Voice from the Stone Review

Emilia Clarke's Voice from the Stone is buried in a rich Edgar Allan Poe soil, but it still makes for a shallow grave.

Gothic horror appears to be an enticing yet elusive affectation for modern filmmakers. In the past two years, we’ve seen several auteurs offer big-budgeted, and decadently stylized, swings at the fading form with Guillermo del Toro’s Crimson Peak and Gore Verbinski’s A Cure for Wellness. But neither truly connected. Now Eric D. Howell approaches the same idea with a refreshingly grounded (and more affordable) take in Voice from the Stone. Still, even with Emilia Clarke on hand to provide her well-known fire and blood fury from Game of Thrones, the picture is a rather cold viewing experience.

══════════════════════════════

:: Task to complete ::
Using the review above, state whether each claim agrees with it, answering yes or no and quoting the deciding words: (a) Guillermo del Toro made Crimson Peak. (b) Eric D. Howell takes a big-budgeted approach in Voice from the Stone. (c) The review finds Voice from the Stone a warm viewing experience. The items after this point are separate from the review.

══════════════════════════════

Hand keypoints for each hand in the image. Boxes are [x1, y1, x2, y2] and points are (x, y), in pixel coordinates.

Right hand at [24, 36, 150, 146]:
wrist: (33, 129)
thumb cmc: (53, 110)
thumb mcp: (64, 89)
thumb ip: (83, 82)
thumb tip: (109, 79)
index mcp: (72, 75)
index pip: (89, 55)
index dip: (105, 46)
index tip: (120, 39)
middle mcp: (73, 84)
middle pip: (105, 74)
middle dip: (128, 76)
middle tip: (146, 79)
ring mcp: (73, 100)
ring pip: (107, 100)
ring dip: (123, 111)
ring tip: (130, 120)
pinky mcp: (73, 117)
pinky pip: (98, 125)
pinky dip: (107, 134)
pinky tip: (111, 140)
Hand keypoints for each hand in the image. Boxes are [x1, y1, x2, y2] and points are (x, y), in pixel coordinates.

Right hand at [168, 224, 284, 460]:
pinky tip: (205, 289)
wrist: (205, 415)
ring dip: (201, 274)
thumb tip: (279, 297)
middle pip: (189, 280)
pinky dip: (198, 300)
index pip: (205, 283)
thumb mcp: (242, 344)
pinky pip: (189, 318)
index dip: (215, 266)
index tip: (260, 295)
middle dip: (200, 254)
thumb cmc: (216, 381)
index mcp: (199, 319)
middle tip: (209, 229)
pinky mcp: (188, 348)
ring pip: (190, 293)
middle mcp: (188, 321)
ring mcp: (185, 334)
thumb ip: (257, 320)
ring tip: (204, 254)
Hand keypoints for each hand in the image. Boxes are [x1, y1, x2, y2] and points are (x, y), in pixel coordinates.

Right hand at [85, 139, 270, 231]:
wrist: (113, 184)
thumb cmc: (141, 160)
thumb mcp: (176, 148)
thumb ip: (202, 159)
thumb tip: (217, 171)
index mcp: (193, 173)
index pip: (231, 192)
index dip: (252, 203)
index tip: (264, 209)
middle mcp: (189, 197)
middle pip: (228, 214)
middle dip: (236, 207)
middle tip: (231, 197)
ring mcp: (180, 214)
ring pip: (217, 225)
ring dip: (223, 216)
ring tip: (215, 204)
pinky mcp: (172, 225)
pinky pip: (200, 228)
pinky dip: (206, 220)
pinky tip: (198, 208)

══════════════════════════════

:: Written solution ::
(a) Yes: "Guillermo del Toro’s Crimson Peak"
(b) No: "a refreshingly grounded (and more affordable) take in Voice from the Stone"
(c) No: "the picture is a rather cold viewing experience"